PROVIDED RECORDS Start Marker
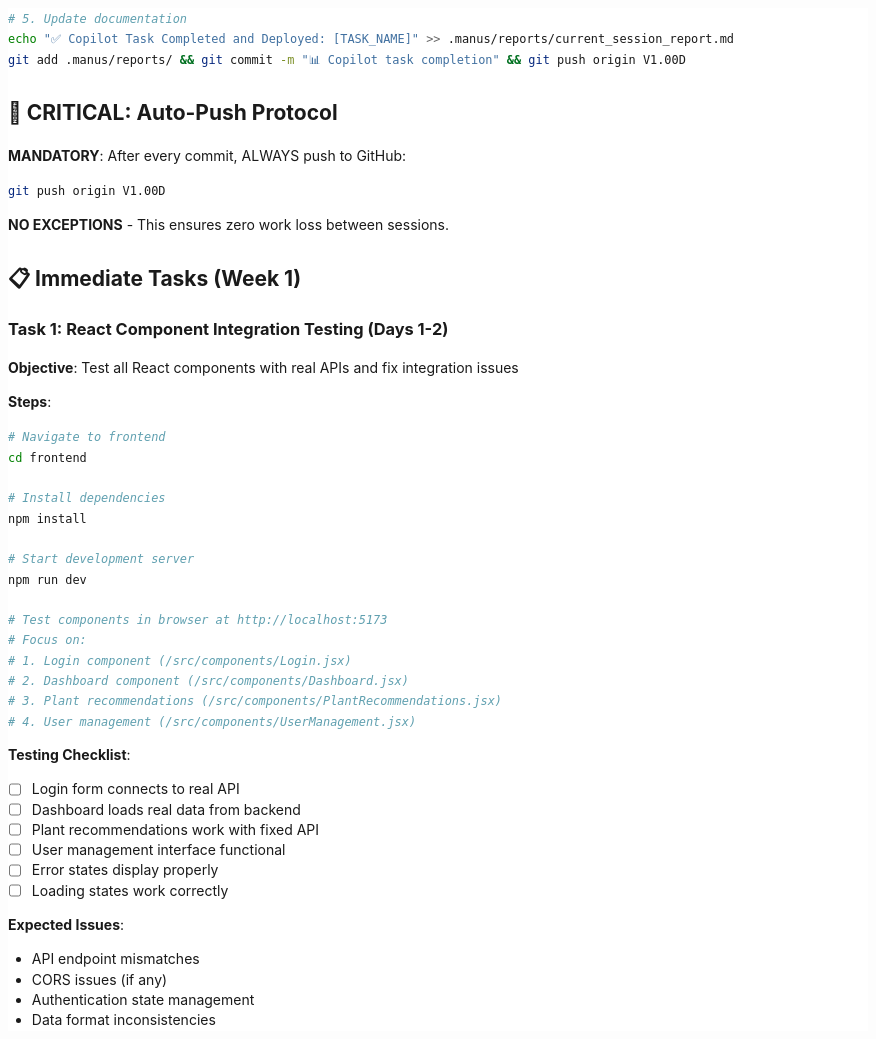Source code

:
 ```bash
# 5. Update documentation
echo "✅ Copilot Task Completed and Deployed: [TASK_NAME]" >> .manus/reports/current_session_report.md
git add .manus/reports/ && git commit -m "📊 Copilot task completion" && git push origin V1.00D
```

## 🚨 **CRITICAL: Auto-Push Protocol**
**MANDATORY**: After every commit, ALWAYS push to GitHub:
```bash
git push origin V1.00D
```
**NO EXCEPTIONS** - This ensures zero work loss between sessions.

## 📋 **Immediate Tasks (Week 1)**

### **Task 1: React Component Integration Testing (Days 1-2)**

**Objective**: Test all React components with real APIs and fix integration issues

**Steps**:
```bash
# Navigate to frontend
cd frontend

# Install dependencies
npm install

# Start development server
npm run dev

# Test components in browser at http://localhost:5173
# Focus on:
# 1. Login component (/src/components/Login.jsx)
# 2. Dashboard component (/src/components/Dashboard.jsx)  
# 3. Plant recommendations (/src/components/PlantRecommendations.jsx)
# 4. User management (/src/components/UserManagement.jsx)
```

**Testing Checklist**:
- [ ] Login form connects to real API
- [ ] Dashboard loads real data from backend
- [ ] Plant recommendations work with fixed API
- [ ] User management interface functional
- [ ] Error states display properly
- [ ] Loading states work correctly

**Expected Issues**:
- API endpoint mismatches
- CORS issues (if any)
- Authentication state management
- Data format inconsistencies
PROVIDED RECORDS End Marker
TASK: From the entries above, output every line exactly and omit any image.

SOLVED PROBLEM:
Source code

:
 ```bash
# 5. Update documentation
echo "✅ Copilot Task Completed and Deployed: [TASK_NAME]" >> .manus/reports/current_session_report.md
git add .manus/reports/ && git commit -m "📊 Copilot task completion" && git push origin V1.00D
```

## 🚨 **CRITICAL: Auto-Push Protocol**
**MANDATORY**: After every commit, ALWAYS push to GitHub:
```bash
git push origin V1.00D
```
**NO EXCEPTIONS** - This ensures zero work loss between sessions.

## 📋 **Immediate Tasks (Week 1)**

### **Task 1: React Component Integration Testing (Days 1-2)**

**Objective**: Test all React components with real APIs and fix integration issues

**Steps**:
```bash
# Navigate to frontend
cd frontend

# Install dependencies
npm install

# Start development server
npm run dev

# Test components in browser at http://localhost:5173
# Focus on:
# 1. Login component (/src/components/Login.jsx)
# 2. Dashboard component (/src/components/Dashboard.jsx)  
# 3. Plant recommendations (/src/components/PlantRecommendations.jsx)
# 4. User management (/src/components/UserManagement.jsx)
```

**Testing Checklist**:
- [ ] Login form connects to real API
- [ ] Dashboard loads real data from backend
- [ ] Plant recommendations work with fixed API
- [ ] User management interface functional
- [ ] Error states display properly
- [ ] Loading states work correctly

**Expected Issues**:
- API endpoint mismatches
- CORS issues (if any)
- Authentication state management
- Data format inconsistencies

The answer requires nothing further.